Dois conceitos foram chave para esta perspectiva alargada e social do papel do marketing: o chamado conceito marketing (marketing concept), formulado por Peter Drucker (1954) e reafirmado, nomeadamente, por Robert Keith (1960); e o conceito de troca (exchange), desenvolvido, sobretudo, por Wroe Alderson (1965) e por Bagozzi (1974).

1 Bartels (1976, p. 21) identifica inúmera documentação sobre o início da experiência educativa americana, desde 1902, nas universidades de Michigan, Califórnia e Illinois, em torno do estudo das então denominadas indústrias distributivas. Mas Jones & Monieson (1990, pp. 102-113) contestam Bartels quanto ao local do surgimento dos primeiros cursos de marketing, não nos Estados Unidos, mas na Alemanha, através de autores como Cohn, Grunzel e van der Borgt.

Quadro 2 Escolas de pensamento do marketing

Fontes: Shaw et al. (2010), Jones et al. (2010), Moutinho et al. (2014b)

O primeiro conceito, o conceito marketing, supunha a crescente importância e mesmo soberania de um consumidor capaz de formular, mais ou menos racionalmemte, as suas necessidades, de optar e de, assim, influenciar decisivamente as empresas na sua actividade produtiva e comercial, focando-se o marketing na compreensão desses consumidores e na implementação de estratégias e de produtos que satisfizessem os seus desejos, necessidades, motivações e opções. As empresas, segundo a revolução marketing referida por Keith (1960), não mais produziriam aquilo que entendessem, mas apenas aquilo que satisfizesse as opções dos consumidores. «O consumidor, não a empresa, está no centro das atenções» (p. 35).

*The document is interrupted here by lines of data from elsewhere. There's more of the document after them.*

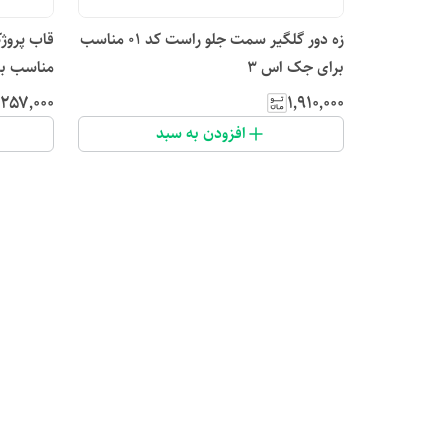
زه دور گلگیر سمت جلو راست کد 01 مناسب
برای جک اس 3
مناسب برای 0s
٬۲۵۷٬۰۰۰
۱٬۹۱۰٬۰۰۰
افزودن به سبد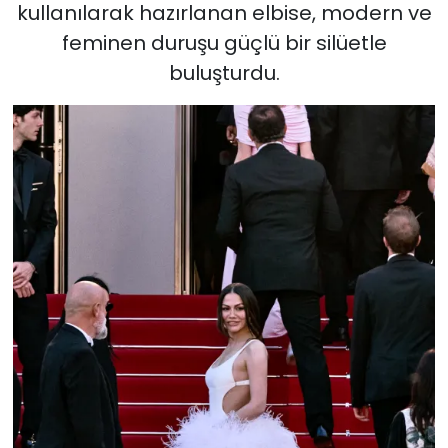
kullanılarak hazırlanan elbise, modern ve
feminen duruşu güçlü bir silüetle
buluşturdu.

A outra ideia, a de troca (exchange), subjaz a este conceito marketing, no sentido em que se baseia em duas ou mais partes, cada uma com algo para trocar, mas fundadas na sua própria identidade e vontade específicas. Se uma das partes, a dos produtores e vendedores, pretende alcançar a outra, os consumidores, terá de a entender e respeitar a sua autonomia de opção e de avaliação do que está a ser trocado, assim como do contexto em que essas decisões e juízos são produzidos.

No final da década de 60, num dos mais famosos textos desta disciplina, influenciado pela evolução dos seus conceitos, mas também pelos profusos movimentos de mudança social e de luta por direitos cívicos, dois académicos, Philip Kotler e Sidney Levy (1969), explicitavam a formulação que, no fundo, se impunha:

«É convicção dos autores de que o marketing é uma ampla actividade social que vai consideravelmente para além de vender pastas de dentes, sabonetes ou aço… Os autores vêem uma grande oportunidade para as pessoas do marketing expandirem o seu pensamento e aplicarem as suas capacidades a domínios cada vez mais interessantes de actividades sociais» (p. 10).

Marketing, para estes autores, era «o conceito de servir e satisfazer, com sensibilidade, as necessidades humanas» (p. 12), quer numa troca comercial, quer numa prestação de apoio social. Pouco depois, num número do Journal of Marketing, todo consagrado a esta abordagem («Marketing's Changing Social/Environmental Role»), o mesmo Philip Kotler, associado a Gerald Zaltman (1971), voltava ao assunto:

«Um crescente número de instituições não comerciais começou a entender a lógica do marketing como um meio para incrementarem os seus objectivos e produtos» (p. 5).

Estava, deste modo, aberto o caminho conceptual e instrumental para o progressivo desenvolvimento de um marketing com uma dimensão social, de um marketing das organizações da economia social.2

2 Esta designação – marketing para as organizações da economia social – agrega os conceitos de marketing de organizações sem fins lucrativos (nonprofit marketing) e o de marketing para o terceiro sector. Não desconhecemos as diferenças conceptuais que existem, por vezes, entre as várias designações, de cultura para cultura, de país para país (ver Franco, 2004), mas, para efeito de uma conceptualização genérica do papel do marketing, elas não são, aqui, consideradas relevantes.